What are the additional fees charged?
This may be a fee for processing the application, for issuing a credit decision or other commissions and fees, as well as a preparation fee. It is worth verifying its amount and comparing it against the entire loan. It may turn out that these charges are too high proportionally and then it is better to take advantage of another loan offer.
Interchangeably used with the aforementioned preparation fee.
This is a one-time fee charged for the payment of credit granted. However, it is added to the capital and interest installments, so often we will not feel its amount, because this amount is spread over a long time.
The amount of commission depends on the individual offer of each bank. There is often a situation in which banks offer loans with zero commission, but then the preparation fee turns out to be higher, which we are often not even aware of, because we do not know how much the commission could be, so it is difficult to assess such a situation.
We are talking about the Real Annual Interest Rate, i.e. the total cost of the loan, taking into account exactly every dollar spent on the loan by the customer. This property is always expressed as a percentage
The loan agreement should also clearly indicate the total amount to be paid, including the loan costs, in numerical form.
Very often it is an obligatory additional element that banks want before granting a loan. The loan security is, of course, implicitly helpful to the client in the event of random events such as an accident, permanent or temporary inability to work, but it largely works together.
Insurance costs generate the largest expenses of the whole project, which is a loan, so if we are sure that we are able to pay it back on time or even before the end of the contract – it is worth considering the version of the loan without insurance. Sometimes, offers not requiring such security are prepared for a specific group of people. This option is usually available to people with high income and a very good credit history, but this is not a rule and you should not always be guided by this relationship.

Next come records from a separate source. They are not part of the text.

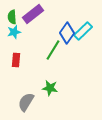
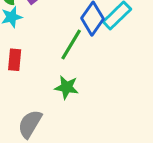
green star: (50, 88) -> (67, 87), moved

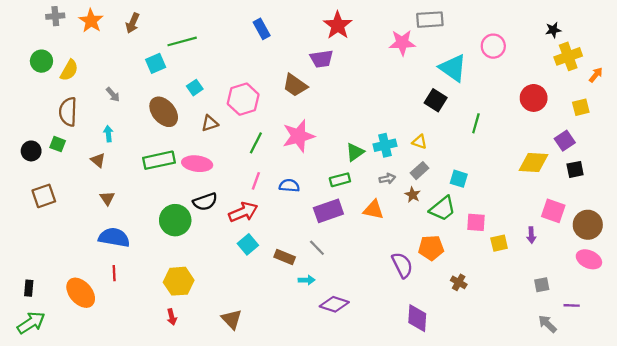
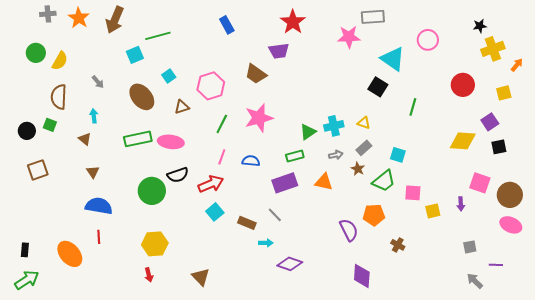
brown arrow: (133, 23) -> (115, 20), size x1.5

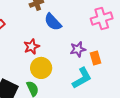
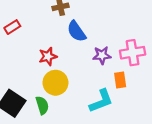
pink cross: (102, 19) -> (133, 53), moved
purple star: (78, 49) -> (102, 55), moved

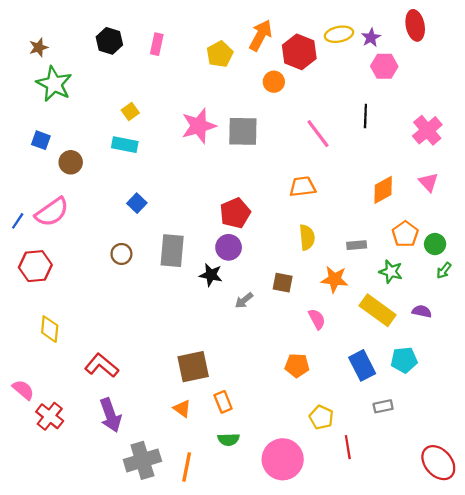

Lack of insurance, compared to other costs of credit, we will feel significantly in a way that relieves our monthly installment.
However, if you had to take out a loan with insurance or simply choose the form of security, you can get a refund of part of this amount for the unused period of insurance.
This happens when we repay the loan in full before the end of the contract. If the commitment is closed before the due date, the premium is paid out proportionally for the unused insurance period and in the case of large loans we can count on several thousand returns.
Interest is present with every loan, because it is one of the main sources of income for banks when granting loans. Currently, interest rates on loans range from around 5% to around 10%. Interest is added to each installment, therefore, for the initial duration of the loan, in fact we repay only interest, which is even 1/4 of the entire loan. Interest rates are selected individually by the banks. Currently, banks break through offers in this area offering a very low interest rate, which, however, attracts a large audience.
Other costs will be borne only by the unreliable borrower. It is about debt collection costs, sending reminders about the necessity of repayment and all actions aimed at encouraging the client to pay installments. In fact, a customer with arrears can increase their debt by up to half and of course we are talking about extreme cases for people with a large loan amount.
In conclusion, taking a loan must be a thoughtful decision. The creditworthiness that BIK will confirm is not all, because we also have to designate this ability ourselves and ask ourselves whether I can actually pay the given liability. Before taking a loan, it is worth checking the offers of several banks and compare where we will lose the least, then verify what monthly installment we are ready for, and only at the end go to a specific branch and submit an application. A loan is a responsible operation and the person who decides to do it must also be the same.